INPUT RECORDS below:
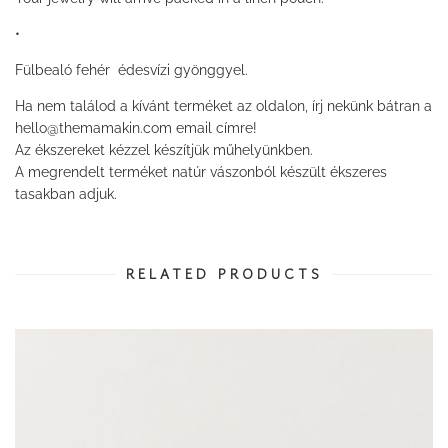
•
Fülbealó fehér édesvízi gyönggyel.
Ha nem találod a kívánt terméket az oldalon, írj nekünk bátran a
hello@themamakin.com email címre!
Az ékszereket kézzel készítjük műhelyünkben.
A megrendelt terméket natúr vászonból készült ékszeres
tasakban adjuk.
RELATED PRODUCTS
End of INPUT RECORDS.
__DIRECTIONS FOR THIS TASK__: The answer must consist of the lines from the one with "Az ékszereket kézzel készítjük műhelyünkben." through the final line of the entries above, exactly as they are, and nothing else.

__ANSWER__:
Az ékszereket kézzel készítjük műhelyünkben.
A megrendelt terméket natúr vászonból készült ékszeres
tasakban adjuk.
RELATED PRODUCTS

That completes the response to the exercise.